La voie offerte par les COP est celle du solutionnisme et de la « transition ». Tordons d’un même geste le cou de ces deux canards. Le but du solutionnisme, nous l’avons vu, est de « tout changer pour que rien ne change », dans le cadre d’une « prospérité » qui ne sera ni partagée ni porteuse d’un espoir de sortie de crise. Ce solutionnisme fait abondamment référence à la notion de « transition » énergétique, soit le passage des énergies fossiles à des sources d’énergie non émettrices de CO2. Problème : de transition, il n’y a jusqu’ici point eu. Certes, la production d’énergie renouvelable n’a jamais été aussi importante qu’actuellement, mais il en va de même pour la production d’énergie à partir de gaz, de pétrole et de charbon. En gros, la transition du solutionnisme consiste à tenter de remplir une baignoire avec un tout petit robinet alors que la fuite est béante. Si transition il doit y avoir (et il doit y en avoir une!), ce sera dans le cadre d’une diminution générale et drastique de la consommation d’énergie, diminution radicalement incompatible avec le solutionnisme des COP.
Que faire ?
Nous voyons bien que l’enjeu du réchauffement climatique n’est pas une simple dispute à propos des solutions ni une question de mauvaise volonté ou de mauvaise foi. C’est tout simplement une question d’intérêts divergents qui s’affrontent, et dans cet affrontement, celles et ceux qui souhaitent « tout changer pour que rien ne change » font énormément de bruit, occupent tout l’espace de discussion, même. Dans une telle situation, la seule voie de salut, la seule voie non pas pour obtenir une solution mais simplement pour pouvoir commencer à travailler sérieusement à une solution, c’est de réduire ses adversaires au silence.

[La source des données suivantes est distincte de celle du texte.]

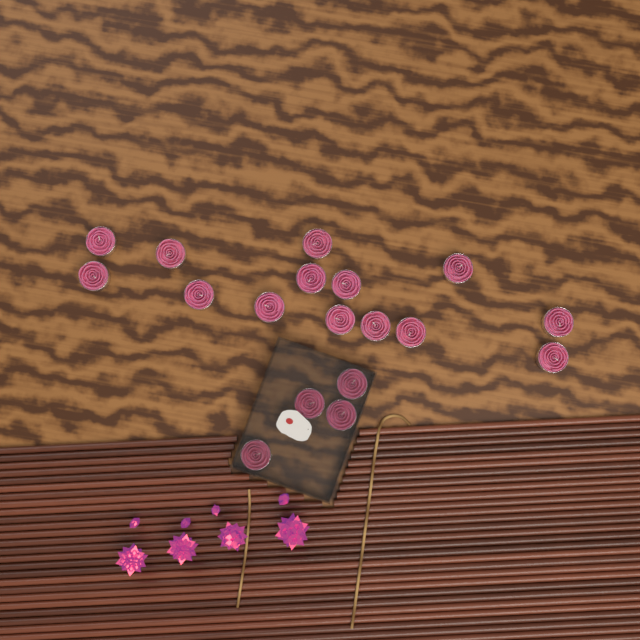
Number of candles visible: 18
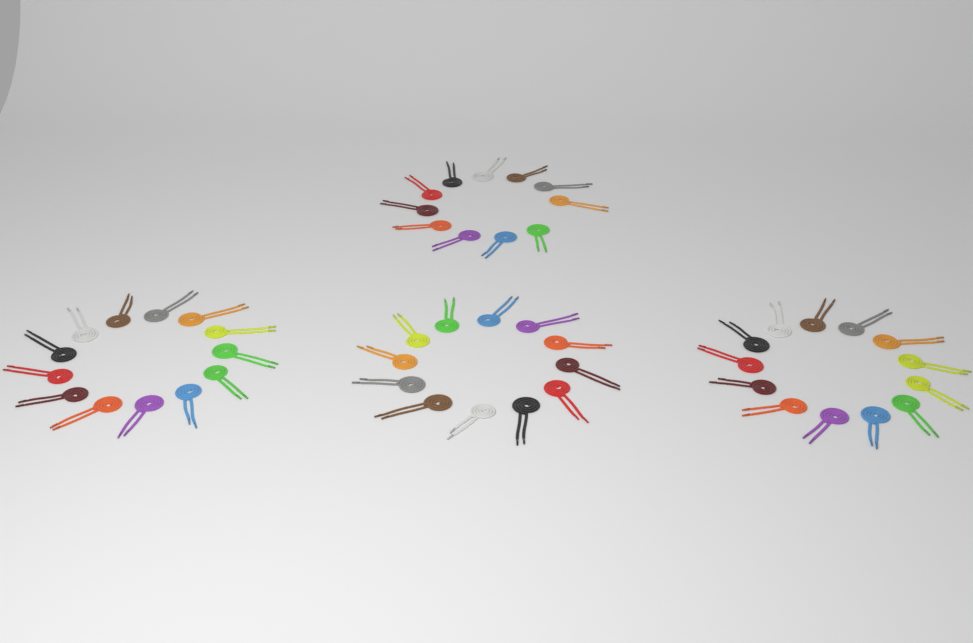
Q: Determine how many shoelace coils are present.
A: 49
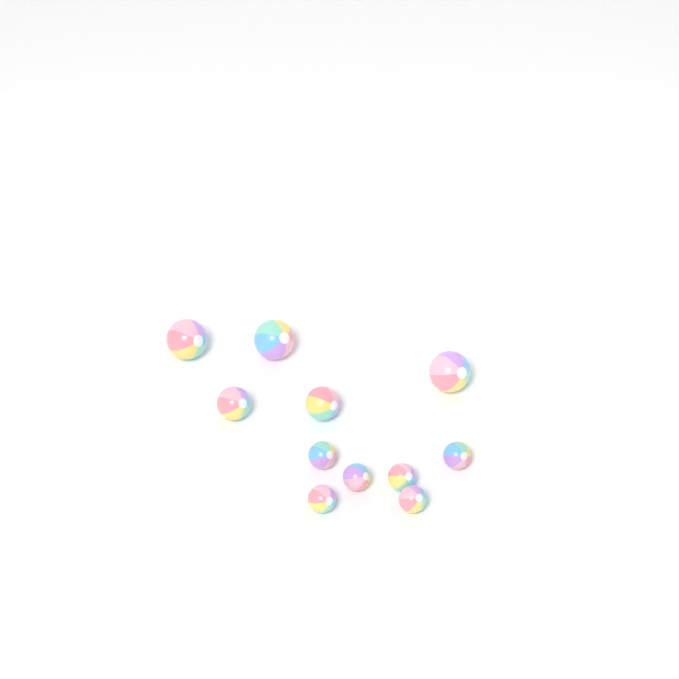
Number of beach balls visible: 11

Cette affirmation peut paraître un peu brutale, mais sa brutalité dépendra, en dernière analyse, non pas de la détermination de celles et ceux qui ont un intérêt à une sortie de crise mais bien de l’acharnement de celles et ceux qui tiennent actuellement le haut du pavé, et ce n’est que de manière indirecte que la détermination jouera un rôle. Et cette détermination devra servir avant tout à briser les mécanismes d’accumulation capitaliste qui ont un intérêt objectif à ce que perdure l’ordre actuel des priorités, d’abord l’économie, ensuite le climat.
Exprimer cette détermination commence par une émancipation. Arrêtez de vous adresser aux puissant.e.s en leur demandant des solutions et des actes : ils ne le feront pas, ils n’y ont aucun intérêt, ni de classe, ni de génération. Réduire au silence, c’est d’abord ne plus écouter ses ennemis.